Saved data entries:
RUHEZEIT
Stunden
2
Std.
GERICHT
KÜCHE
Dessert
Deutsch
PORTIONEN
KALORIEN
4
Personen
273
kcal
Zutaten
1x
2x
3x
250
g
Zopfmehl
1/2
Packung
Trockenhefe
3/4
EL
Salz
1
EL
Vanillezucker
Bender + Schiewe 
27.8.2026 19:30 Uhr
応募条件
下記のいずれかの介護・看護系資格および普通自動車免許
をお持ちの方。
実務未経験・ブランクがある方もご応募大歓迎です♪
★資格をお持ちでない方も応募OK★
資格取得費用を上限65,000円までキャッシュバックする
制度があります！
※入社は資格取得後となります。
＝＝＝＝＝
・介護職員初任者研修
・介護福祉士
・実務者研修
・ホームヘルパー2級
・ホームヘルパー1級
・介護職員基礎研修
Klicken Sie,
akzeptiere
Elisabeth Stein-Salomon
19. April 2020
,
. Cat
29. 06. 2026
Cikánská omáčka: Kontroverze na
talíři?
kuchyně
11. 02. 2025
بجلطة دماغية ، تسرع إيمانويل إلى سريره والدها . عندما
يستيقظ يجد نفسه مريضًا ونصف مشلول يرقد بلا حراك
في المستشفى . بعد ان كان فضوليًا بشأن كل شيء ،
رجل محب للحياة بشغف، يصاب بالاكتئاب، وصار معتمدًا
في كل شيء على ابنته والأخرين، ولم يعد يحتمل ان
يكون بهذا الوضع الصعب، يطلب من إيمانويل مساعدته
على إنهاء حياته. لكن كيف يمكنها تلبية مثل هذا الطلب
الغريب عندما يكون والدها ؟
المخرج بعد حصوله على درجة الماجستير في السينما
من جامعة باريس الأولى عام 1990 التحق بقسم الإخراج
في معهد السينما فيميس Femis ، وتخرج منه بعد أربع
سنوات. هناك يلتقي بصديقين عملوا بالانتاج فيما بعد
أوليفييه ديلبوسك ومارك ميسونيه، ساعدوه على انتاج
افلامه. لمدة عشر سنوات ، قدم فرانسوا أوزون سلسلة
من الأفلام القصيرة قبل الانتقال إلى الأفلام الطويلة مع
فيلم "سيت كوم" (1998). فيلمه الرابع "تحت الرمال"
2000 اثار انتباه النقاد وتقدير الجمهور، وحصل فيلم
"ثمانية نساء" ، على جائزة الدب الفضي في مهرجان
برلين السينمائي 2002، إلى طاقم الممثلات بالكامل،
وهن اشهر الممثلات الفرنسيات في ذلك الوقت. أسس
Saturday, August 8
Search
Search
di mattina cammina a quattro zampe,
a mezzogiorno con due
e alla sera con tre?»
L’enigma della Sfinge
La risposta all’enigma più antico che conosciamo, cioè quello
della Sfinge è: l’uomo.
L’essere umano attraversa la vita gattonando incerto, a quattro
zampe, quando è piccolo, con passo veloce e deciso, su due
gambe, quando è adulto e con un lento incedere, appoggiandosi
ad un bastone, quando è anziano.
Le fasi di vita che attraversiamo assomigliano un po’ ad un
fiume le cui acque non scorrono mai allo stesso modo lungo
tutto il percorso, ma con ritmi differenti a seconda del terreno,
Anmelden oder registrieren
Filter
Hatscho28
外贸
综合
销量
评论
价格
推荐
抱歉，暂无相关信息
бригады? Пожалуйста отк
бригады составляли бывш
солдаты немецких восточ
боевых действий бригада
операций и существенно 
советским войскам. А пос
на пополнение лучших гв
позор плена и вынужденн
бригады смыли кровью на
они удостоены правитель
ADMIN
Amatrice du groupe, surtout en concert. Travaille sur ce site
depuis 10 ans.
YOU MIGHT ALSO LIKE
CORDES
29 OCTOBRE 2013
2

Assignment:
Repeat the records above line by line, from the first line through the line that contains "أوليفييه ديلبوسك ومارك".

Reply:
RUHEZEIT
Stunden
2
Std.
GERICHT
KÜCHE
Dessert
Deutsch
PORTIONEN
KALORIEN
4
Personen
273
kcal
Zutaten
1x
2x
3x
250
g
Zopfmehl
1/2
Packung
Trockenhefe
3/4
EL
Salz
1
EL
Vanillezucker
Bender + Schiewe 
27.8.2026 19:30 Uhr
応募条件
下記のいずれかの介護・看護系資格および普通自動車免許
をお持ちの方。
実務未経験・ブランクがある方もご応募大歓迎です♪
★資格をお持ちでない方も応募OK★
資格取得費用を上限65,000円までキャッシュバックする
制度があります！
※入社は資格取得後となります。
＝＝＝＝＝
・介護職員初任者研修
・介護福祉士
・実務者研修
・ホームヘルパー2級
・ホームヘルパー1級
・介護職員基礎研修
Klicken Sie,
akzeptiere
Elisabeth Stein-Salomon
19. April 2020
,
. Cat
29. 06. 2026
Cikánská omáčka: Kontroverze na
talíři?
kuchyně
11. 02. 2025
بجلطة دماغية ، تسرع إيمانويل إلى سريره والدها . عندما
يستيقظ يجد نفسه مريضًا ونصف مشلول يرقد بلا حراك
في المستشفى . بعد ان كان فضوليًا بشأن كل شيء ،
رجل محب للحياة بشغف، يصاب بالاكتئاب، وصار معتمدًا
في كل شيء على ابنته والأخرين، ولم يعد يحتمل ان
يكون بهذا الوضع الصعب، يطلب من إيمانويل مساعدته
على إنهاء حياته. لكن كيف يمكنها تلبية مثل هذا الطلب
الغريب عندما يكون والدها ؟
المخرج بعد حصوله على درجة الماجستير في السينما
من جامعة باريس الأولى عام 1990 التحق بقسم الإخراج
في معهد السينما فيميس Femis ، وتخرج منه بعد أربع
سنوات. هناك يلتقي بصديقين عملوا بالانتاج فيما بعد
أوليفييه ديلبوسك ومارك ميسونيه، ساعدوه على انتاج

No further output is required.